On the hourly timeframe, the currency pair has completed a three-week correction and has resumed its downward movement. We believe this decline may continue even during the holiday period due to the Fed's highly hawkish stance. The Fed is expected to lower rates only 1-2 times in 2025, which is a much more hawkish scenario than what the market has already priced in. We maintain that there are no solid grounds for significant growth of the euro. Additionally, the euro is approaching the 1.0340-1.0366 range for the fourth time.
For December 24, we highlight the following trading levels: 1.0195, 1.0269, 1.0340-1.0366, 1.0485, 1.0585, 1.0658-1.0669, 1.0757, 1.0797, 1.0843, and 1.0889. Additionally, keep an eye on the Senkou Span B at 1.0541 and the Kijun-sen at 1.0430. Please note that Ichimoku indicator lines may shift throughout the day, so traders should consider this when identifying trading signals. As always, set your Stop Loss to breakeven once the price moves 15 pips in the desired direction to protect against potential losses from false signals.
On Tuesday, the U.S. will release the Durable Goods Orders report, which is the most significant—and essentially the only—key data release this week. The market is likely to react to this report depending on how much the actual figures deviate from forecasts.

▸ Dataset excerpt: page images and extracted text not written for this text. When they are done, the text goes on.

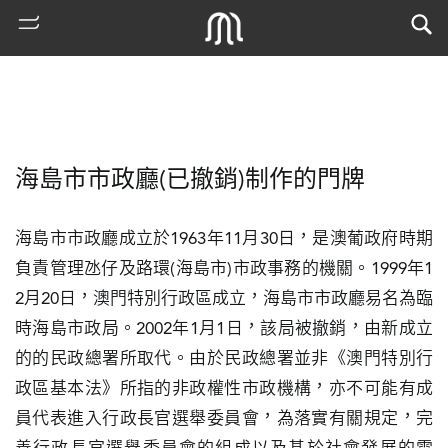
海島市市政廳(已撤銷)制作的門牌
海島市市政廳成立於1963年11月30日，是澳葡政府時期
負責管理氹仔及路環(海島市)市政事務的機關。1999年1
2月20日，澳門特別行政區成立，海島市市政廳易名為臨
熱
時海島市政局。2002年1月1日，該局被撤銷，由新成立
門
的的民政總署所取代。由於民政總署並非《澳門特別行
搜
索
政區基本法》所指的非政權性市政機構，亦不可能有成
員代表進入行政長官選舉委員會，為落實有關規定，完
古
地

Support and Resistance Levels (thick red lines): Key areas where price movement might stall. Not sources of trading signals.
Kijun-sen and Senkou Span B Lines: Ichimoku indicator lines transferred from the H4 timeframe to the hourly chart, serving as strong levels.
Extreme Levels (thin red lines): Points where the price has previously rebounded. They can serve as trading signal sources.
Yellow Lines: Trendlines, channels, or other technical patterns.
Indicator 1 on COT Charts: Reflects the net position size of each trader category.